This is something that's bothered me for quite a while, and I don't know of a good answer. I used to think it was something that theory people didn't worry about, but then this exact issue was brought up by a reviewer of a theory-heavy paper that we have at NIPS this year (with Avishek Saha and Abhishek Kumar). There are (at least?) two issues with comparing bounds, the first is the obvious "these are both upper bounds, what does it mean to compare them?" The second is the slightly less obvious "but your empirical losses may be totally different" issue. It's actually the second one that I want to talk about, but I have much less of a good internal feel about it.
Let's say that I'm considering two learning approaches. Say it's SVMs versus logistic regression. Both regularized. Or something. Doesn't really matter. At the end of the day, I'll have a bound that looks roughly like:
expected test error <= empirical training error + f( complexity / N)
Here, f is often "sqrt", but could really be any function. And N is the number of data points.
Between two algorithms, both "f" and "complexity" can vary. For instance, one might have a linear dependence on the dimensionality of the data (i.e., complexity looks like O(D), where D is dimensionality) and the other might have a superlinear dependence (eg., O(D log D)). Or one might have a square root. Who knows. Sometimes there's an inf or sup hiding in there, too, for instance in a lot of the margin bounds.

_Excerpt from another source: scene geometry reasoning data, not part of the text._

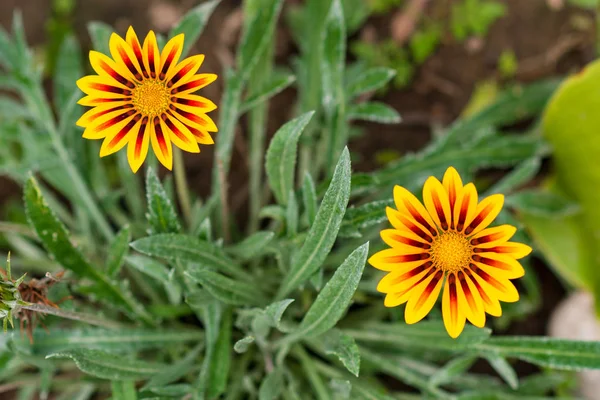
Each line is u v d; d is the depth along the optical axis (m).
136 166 0.74
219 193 0.94
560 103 1.01
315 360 0.96
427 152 0.99
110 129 0.74
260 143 1.01
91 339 0.90
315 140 1.01
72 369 0.99
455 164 0.99
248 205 1.09
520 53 1.13
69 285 0.90
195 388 0.86
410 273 0.74
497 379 1.05
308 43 1.01
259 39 0.94
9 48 0.99
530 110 1.09
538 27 1.14
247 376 0.94
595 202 1.02
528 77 1.13
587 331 1.03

At the end of the day, we of course want to say "my algorithm is better than your algorithm." (What else is there in life?) The standard way to say this is that "my f(complexity / N) looks better than your f'(complexity' / N)."
Here's where two issues crop up. The first is that our bound is just an upper bound. For instance, Alice could come up to me and say "I'm thinking of a number between 1 and 10" and Bob could say "I'm thinking of a number between 1 and 100." Even though the bound is lower for Alice, it doesn't mean that Alice is actually thinking of a smaller number -- maybe Alice is thinking of 9 and Bob of 5. In this way, the bounds can be misleading.
My general approach with this issue is to squint, as I do for experimental results. I don't actually care about constant factors: I just care about things like "what does the dependence on D look like." Since D is usually huge for problems I care about, a linear or sublinear dependence on D looks really good to me. Beyond that I don't really care. I especially don't care if the proof techniques are quite similar. For instance, if they both use Rademacher complexities, then I'm more willing to compare them than if one uses Rademacher complexities and the other uses covering numbers. They somehow feel more comparable: I'm less likely to believe that the differences are due to the method of analysis.
(You can also get around this issue with some techniques, like Rademacher complexities, which give you both upper and lower bounds, but I don't think anyone really does that...)
The other issue I don't have as good a feeling for. The issue is that we're entirely ignoring the "empirical training error" question. In fact, this is often measured differently between different algorithms! For instance, for SVMs, the formal statement is more like "expected 0/1 loss on test <= empirical hinge loss on training + ..." Whereas for logistic regression, you might be comparing expected 0/1 loss with empirical log loss.
Now I really don't know what to do.
We ran into this issue because we were trying to compare some bounds between EasyAdapt and a simple model trained just on source data. The problem is that the source training error might be totally incomparable to the (source + target) training error.
But the issue is for sure more general. For instance, what if your training error is measured in squared error? Now this can be huge when hinge loss is still rather small. In fact, your squared error could be quadratically large in your hinge loss. Actually it could be arbitrarily larger, since hinge goes to zero for any sufficiently correct classification, but squared error does not. (Neither does log loss.)
This worries me greatly, much more than the issue of comparing upper bounds.
Does this bother everyone, or is it just me? Is there a good way to think about this that gets your out of this conundrum?